CONSIGNE 1:
Reproduisez en tableau Markdown, avec les colonnes « N° » et « Ligne », les lignes des enregistrements situées entre celle qui contient "नवरात्रि व्रत में कैसी रहती है" et celle qui contient "Temps de cuisson airfryer", toutes deux incluses. Omettez les lignes vides et laissez les images hors de la réponse.
——————
Avec l'album "Alterations", la chanteuse de jazz Robin McKelle rend hommage aux femmes songwriters.

Quelle musique écoutiez-vous quand vous aviez 15 ans ?

J'écoutais beaucoup de soul, de pop, de r'n'b. Ce n'est qu'après que j'ai découvert le jazz. J'écoutais Ray Charles, Nina Simone. C'est à l'université que j'ai découvert les chanteuses de jazz.


Comment est née cette idée d'album où vous reprenez des chansons uniquement écrites par des femmes ?

J'ai grandi avec les artistes dont j'ai fait les reprises, comme Sade ou Joni Mitchell. C'est un retour musical à mon enfance. Ces femmes m'ont beaucoup inspirée dans la musique, le style. C'est pourquoi j'ai décidé de faire cet hommage mais j'ai changé les arrangements pour garder l'esprit jazz, pour donner ma touche personnelle.

Robin McKelle, photo Frank Bullitt


Qu'ont en commun toutes ces femmes ?

Je ne sais pas. Elles ont donné toutes leurs émotions, leurs passions. Il y a beaucoup de styles différents, Janis Joplin qui est très rock, très blues ; Joni Mitchell est plus douce, plus intime dans ses paroles. C'était un challenge de mettre toutes ces chansons dans un seul projet qui correspond à mon inspiration. Elles sont toutes différentes mais elles m'ont toutes inspirée. Moi aussi, je suis un peu partout, dans le jazz, le blues, le r'n'b.

Comment s'est fait le choix des chansons ?

C'était difficile, au début il y avait 200 chansons. J'ai pris beaucoup de temps à écouter. Pour certaines chansons, j'ai su tout de suite comment je pouvais les faire entendre, comme pour No ordinary love de Sade.

Pour Born to die de Lana Del Rey qui est plus contemporain, j'ai juste adoré les paroles. J'étais au piano, j'ai joué la mélodie et les harmonies et les arrangements sont arrivés très naturellement. Quand cela se passe rapidement, c'est le signe que c'est une bonne chanson.


Vous pourriez faire un autre album ?

Je voudrais mais je ne sais pas. C'était du bonheur, c'est une façon différente de travailler. Je suis entrée dans l'univers de quelqu'un d'autre et en même temps, j'ai créé quelque chose de nouveau. C'est le jazz qui m'a donné cette vision de la musique. Avec ce projet, j'ai eu la possibilité d'utiliser ma voix de façon très différente, parfois de façon très forte dans Mercedes Benz de Janis Joplin ou au contraire, comme avec Don't explain de Billie Holliday, de chanter très doucement, avec beaucoup d'intimité, d'émotion... J'aime beaucoup, c'est comme dans un concert où je peux faire des choses très différentes. C'est plus difficile avec un album.

Je ne sais pas encore ce que je vais faire pour mon prochain disque, car je n'ai pas pu en profiter. Toute la tournée a été annulée. C'est triste, j'ai passé un an et demi à travailler sur cet album. C'est comme un bébé, on ne peut pas tout jeter.


Vous avez travaillé un peu à la manière d'un instrumentiste avec un standard ?
——————
CONSIGNE 2:
Relevez tous les titres de chansons mentionnés dans l'entretien.
——————
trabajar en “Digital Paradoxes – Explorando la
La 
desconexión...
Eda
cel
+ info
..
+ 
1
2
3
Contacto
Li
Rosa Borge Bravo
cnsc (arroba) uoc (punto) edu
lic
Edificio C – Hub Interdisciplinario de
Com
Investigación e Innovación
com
——————
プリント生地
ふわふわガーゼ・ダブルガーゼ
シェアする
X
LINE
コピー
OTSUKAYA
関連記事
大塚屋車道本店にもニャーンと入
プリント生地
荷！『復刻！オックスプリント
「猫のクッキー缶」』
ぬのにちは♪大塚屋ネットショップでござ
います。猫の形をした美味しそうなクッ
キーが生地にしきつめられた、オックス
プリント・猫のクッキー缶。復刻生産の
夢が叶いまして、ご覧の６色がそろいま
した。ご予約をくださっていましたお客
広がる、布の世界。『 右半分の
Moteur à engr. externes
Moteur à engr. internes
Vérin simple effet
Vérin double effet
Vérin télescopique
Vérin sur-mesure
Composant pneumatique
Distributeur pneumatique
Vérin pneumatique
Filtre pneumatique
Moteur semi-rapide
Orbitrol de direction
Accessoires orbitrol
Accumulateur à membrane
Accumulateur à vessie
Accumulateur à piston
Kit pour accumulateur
——————
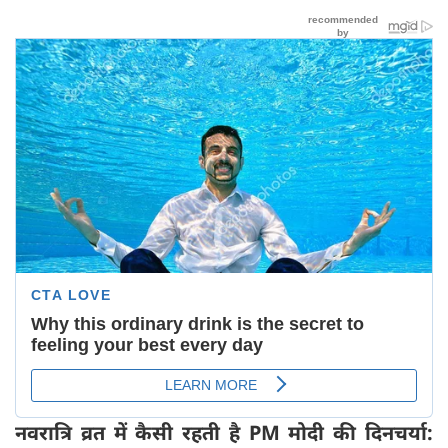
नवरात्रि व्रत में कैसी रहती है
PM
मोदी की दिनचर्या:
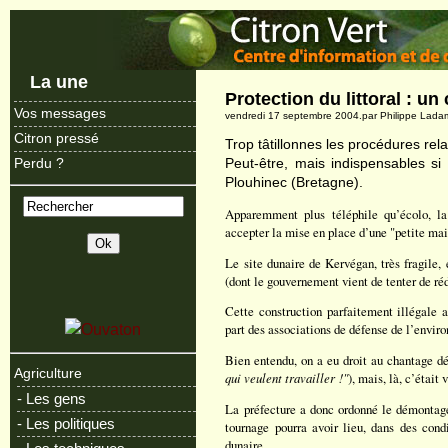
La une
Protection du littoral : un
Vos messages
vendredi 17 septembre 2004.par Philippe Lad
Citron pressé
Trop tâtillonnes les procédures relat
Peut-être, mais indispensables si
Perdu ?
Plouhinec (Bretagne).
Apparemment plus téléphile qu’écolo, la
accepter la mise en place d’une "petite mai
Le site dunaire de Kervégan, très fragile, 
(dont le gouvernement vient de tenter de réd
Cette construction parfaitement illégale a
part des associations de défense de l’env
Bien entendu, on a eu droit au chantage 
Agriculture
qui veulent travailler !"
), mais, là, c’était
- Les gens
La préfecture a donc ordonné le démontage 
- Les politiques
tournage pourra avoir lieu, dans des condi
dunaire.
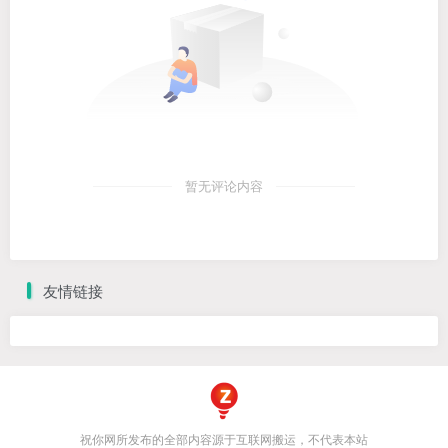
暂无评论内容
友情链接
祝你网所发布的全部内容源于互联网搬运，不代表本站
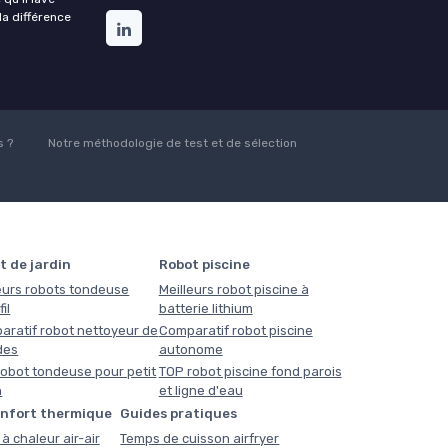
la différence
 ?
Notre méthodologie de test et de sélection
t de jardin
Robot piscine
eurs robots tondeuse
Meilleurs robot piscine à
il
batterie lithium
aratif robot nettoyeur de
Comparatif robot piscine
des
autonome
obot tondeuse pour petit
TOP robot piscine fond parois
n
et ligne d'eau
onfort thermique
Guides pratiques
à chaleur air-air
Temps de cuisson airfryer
——————
RÉPONSE 1:
| N° | Ligne |
|---|---|
| 1 | नवरात्रि व्रत में कैसी रहती है |
| 2 | PM |
| 3 | मोदी की दिनचर्या: |
| 4 | La une |
| 5 | Protection du littoral : un |
| 6 | Vos messages |
| 7 | vendredi 17 septembre 2004.par Philippe Lad |
| 8 | Citron pressé |
| 9 | Trop tâtillonnes les procédures relat |
| 10 | Peut-être, mais indispensables si |
| 11 | Perdu ? |
| 12 | Plouhinec (Bretagne). |
| 13 | Apparemment plus téléphile qu’écolo, la |
| 14 | accepter la mise en place d’une "petite mai |
| 15 | Le site dunaire de Kervégan, très fragile,  |
| 16 | (dont le gouvernement vient de tenter de réd |
| 17 | Cette construction parfaitement illégale a |
| 18 | part des associations de défense de l’env |
| 19 | Bien entendu, on a eu droit au chantage  |
| 20 | Agriculture |
| 21 | qui veulent travailler !" |
| 22 | ), mais, là, c’était |
| 23 | - Les gens |
| 24 | La préfecture a donc ordonné le démontage  |
| 25 | - Les politiques |
| 26 | tournage pourra avoir lieu, dans des condi |
| 27 | dunaire. |
| 28 | 暂无评论内容 |
| 29 | 友情链接 |
| 30 | 祝你网所发布的全部内容源于互联网搬运，不代表本站 |
| 31 | la différence |
| 32 |  ? |
| 33 | Notre méthodologie de test et de sélection |
| 34 | t de jardin |
| 35 | Robot piscine |
| 36 | eurs robots tondeuse |
| 37 | Meilleurs robot piscine à |
| 38 | il |
| 39 | batterie lithium |
| 40 | aratif robot nettoyeur de |
| 41 | Comparatif robot piscine |
| 42 | des |
| 43 | autonome |
| 44 | obot tondeuse pour petit |
| 45 | TOP robot piscine fond parois |
| 46 | n |
| 47 | et ligne d'eau |
| 48 | onfort thermique |
| 49 | Guides pratiques |
| 50 | à chaleur air-air |
| 51 | Temps de cuisson airfryer |

RÉPONSE 2:
- No ordinary love
- Born to die
- Mercedes Benz
- Don't explain